Lung-Chang (JoJo) Chien

Dr. Lung-Chang Chien is an Associate Professor of Biostatistics in the Department of Epidemiology and Biostatistics, School of Public Health. His research focuses on investigating spatial vulnerability and geographic disparities on human health. His research topics cover socioeconomic deprivation in cancer incidence and mortality, modifying effects of location in geo-survival analysis, the impact of Asian dust storms on children’s health, geographic disparities of asthma and diabetes, spatiotemporal impacts of meteorological factors on dengue fever, and high risk areas in elderly mortality due to heat waves.
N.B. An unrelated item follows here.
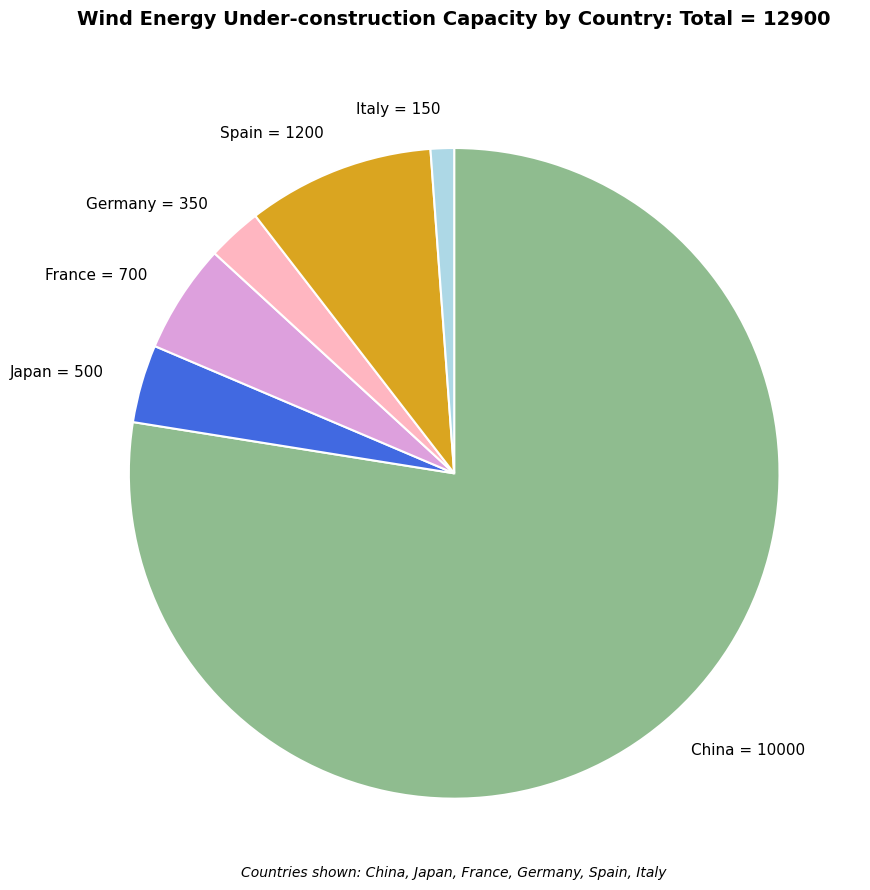

Is the sum of Italy = 150 and Japan = 500 greater than half?

No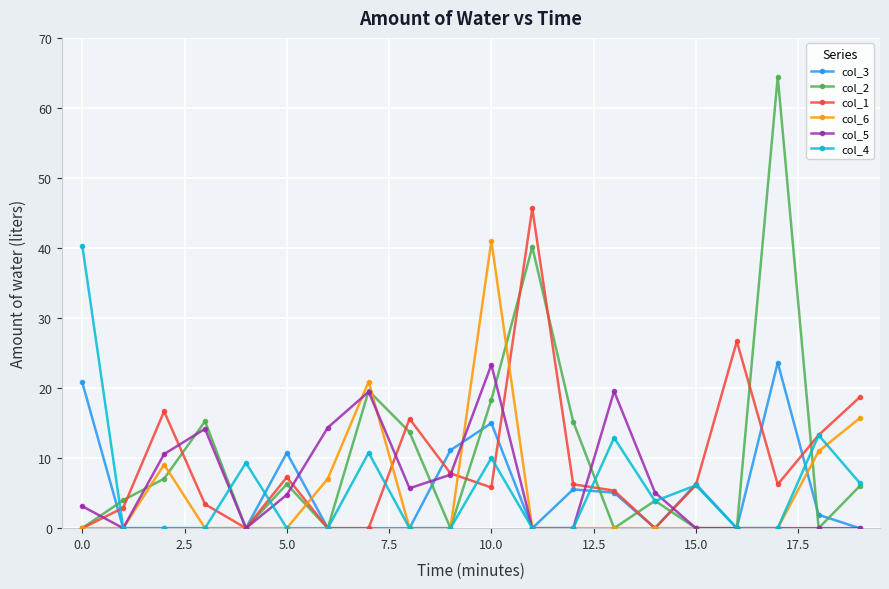

What is the value of the col_2 point at the 4th from the left?

15.3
Dr. Chien has also collaborated on publications in Nursing research, global health, physical therapy, and nutrition.

Barb Brents

I apply research on sexual commerce to understand the politics of sexuality; the intersections of culture and economics; sexual markets and consumption; and the emotional and bodily labor of selling sex. My recent research compares the affects of different legal structures on the experiences of sex workers, and has compared the demand for sexual services in the US and UK.

Jeffrey Ebersole

Dr. Ebersole received a BA in Biology from Temple University and a PhD in Microbiology from the University of Pittsburgh. He then did a postdoctoral fellowship in the Department of Immunology at The Forsyth Institute and remained on the faculty at Forsyth and Harvard School of Dental Medicine until 1985. From 1985-2000 he was a Professor in the Department of Periodontics and Microbiology at the University of Texas Health Science Center at San Antonio. From 2000-2017 he was the Alvin L. Morris Professor of Oral Health Research, Director of the Center for Oral Health Research and Associate Dean for Research in the College of Dentistry at the Univeristy of Kentucky. Since 2017 he has been a Professor of Biomedical Sciences and Associate Dean for Research at the University of Nevada Las Vegas School of Dental Medicine. In 1983 he received the IADR award for Basic Oral Science Research and in 2000 the IADR award for Basic Research in Periodontal Disease. He served as the President of the American Association for Dental Research in 2011-2012. He directed a major COBRE grant from the NIH supporting the Center for the Biologic Basis of Oral/Systemic Diseases at the Univeristy of Kentucky. His CV contains over 300 publications, reviews and book chapters in the microbiology and immunology of oral diseases.
Dr. Ebersole’s laboratory focuses its research efforts on the immunobiology of oral infections. The research emphasizes in vitro, and in vivo studies of host-pathogen interactions using animal and human models of oral disease(s). The COBRE center supported research projects extending over a range of oral-systemic disease studies, including HIV, pregnancy, gestational diabetes, cardiovascular disease, and inflammatory bowel disease, as well as genetic and environmental challenges that increase the risk of these diseases. The lab was also a part of a major NIDCR effort to identify and validate the potential for point-of-care salivary biomarkers as diagnostic tools for oral and systemic diseases. Research in this area with engineers at Rice University/University of Texas/NYU focused on salivary biomarkers of oral and systemic diseases.